Segundo ela, o empreendimento se declara como aterro mas funciona como lixão por adotar práticas que implicam em crimes ambientais como derramamento de chorume no solo, poluição das águas do rio e emissão de odores que prejudicam as comunidades locais.

Enquanto aterros sanitários são grandes obras de engenharia com localização restrita e sistemas de proteção do solo e das águas contra a poluição derivada da decomposição dos resíduos, lixões e aterros controlados não têm essas proteções, podem contaminar lençóis freáticos, atraem vetores causadores de doenças e emitem gases de efeito estufa responsáveis pela crise climática.

O PNRS (Plano Nacional de Resíduos Sólidos) de 2010 previa o fim de todos os lixões do país em agosto de 2024. Naquela data, o país ainda contava com pelo menos 1.572 lixões e quase 600 aterros controlados (que alguns especialistas chamam de "lixões com cerca e portões").

A responsabilidade pelo fim dos lixões é das prefeituras que contratam seus serviços ou que despejam seus resíduos em locais inadequados.

O empreendimento de Padre Bernardo atende, segundo o Ministério Público e o Governo de Goiás, grandes geradores do Distrito Federal. "Isso faz dele um lixão rico", afirma a promotora.

Serafim explica que o lixão se instalou em Padre Bernardo com uma autorização ambiental municipal. "O município não tem competência para isso, e o MP entrou com uma ação de primeiro grau. O empreendimento firmou um compromisso com o Estado para se regularizar e aí se iniciou a ação civil pública do MP com o Ministério Público Federal em que contestamos sua localização e modo de funcionamento."

Haun afirma que a perícia técnica do Ministério Público goiano produziu uma série de evidências técnicas sobre os problemas do lixão que nunca foram contestadas pelo empreendimento. "Eles sempre tumultuaram o processo com recursos protelatórios, fazendo com que o caso demorasse. E era previsível que isso iria acontecer."

Em 2023, um juiz federal concedeu uma liminar que suspendia o funcionamento do local. Quatro meses depois, outro juiz reverteu a decisão e permitiu que o lixão continuasse atuando.
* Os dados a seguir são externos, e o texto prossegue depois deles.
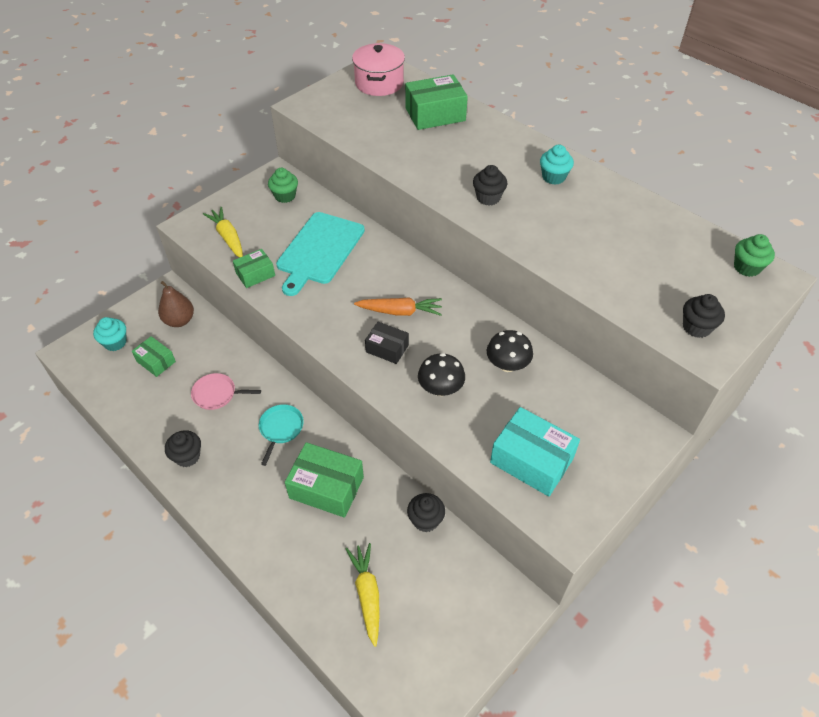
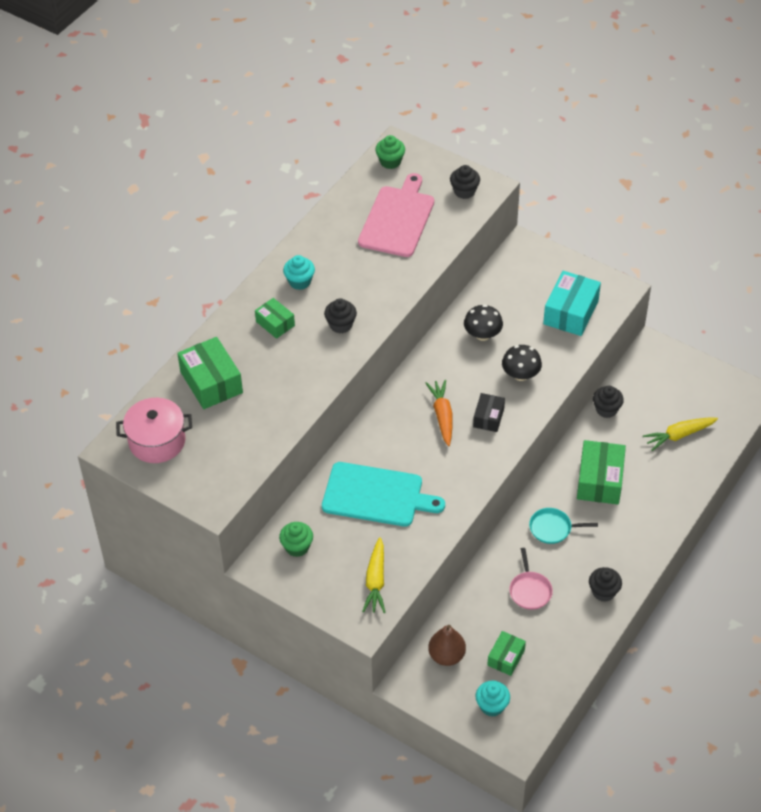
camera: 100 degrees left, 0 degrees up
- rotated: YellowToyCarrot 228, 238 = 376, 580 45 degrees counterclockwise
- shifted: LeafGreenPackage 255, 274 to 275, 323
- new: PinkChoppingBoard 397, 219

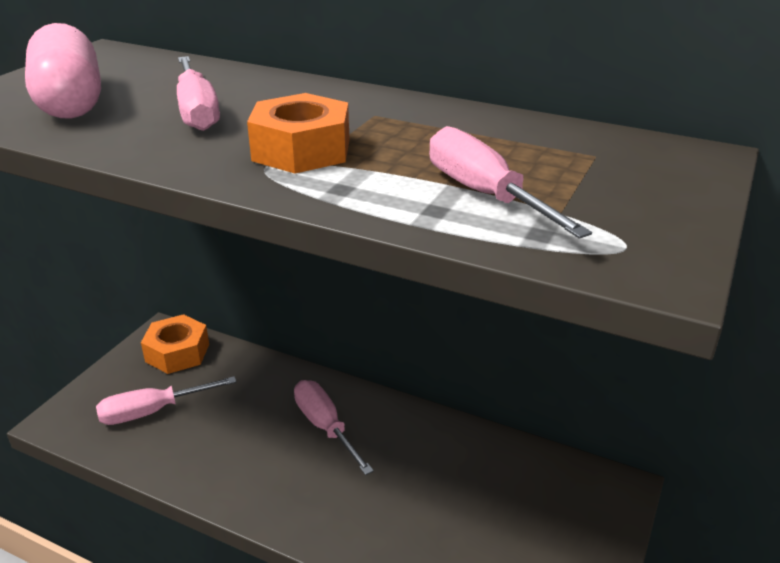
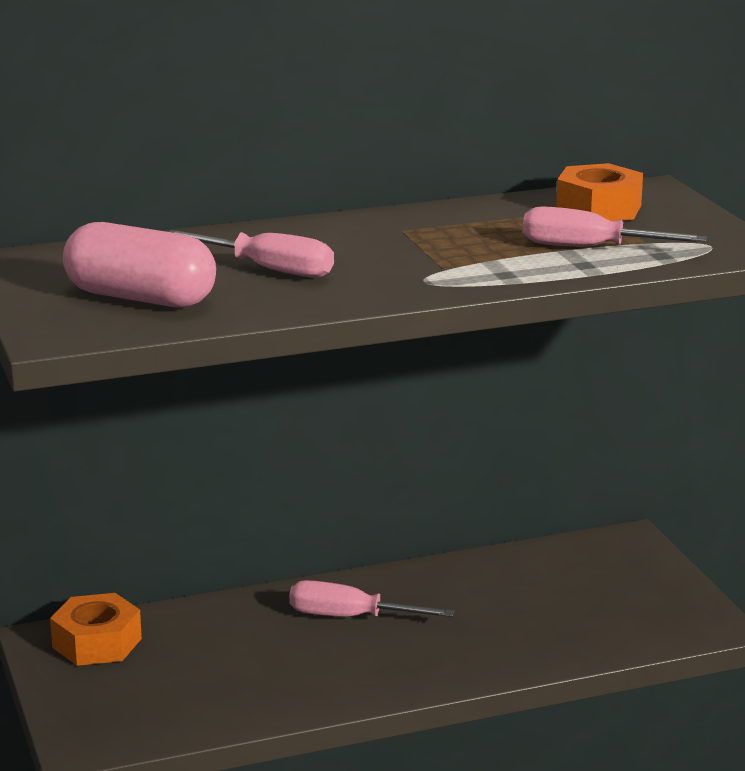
camera: 45 degrees left, 10 degrees down
- shifted: BrightOrangeNut 301, 150 to 598, 208
- gone: PinkScrewdriver 151, 412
"Foram leis ambientais frágeis que permitiram que a coisa chegasse a este ponto. E estamos numa situação muito delicada atualmente porque querem fragilizar ainda mais o licenciamento ambiental, o que significa legalizar esse tipo de desastre", avalia. "Essa tragédia é uma amostra do que está por vir, de forma legalizada, se as leis forem fragilizadas."

A Prefeitura de Padre Bernardo disse, em nota, que requereu a atuação da Semad-GO para a fiscalização e adoção de providências legais para mitigar qualquer impacto ambiental e social decorrente da possível instabilidade do aterro.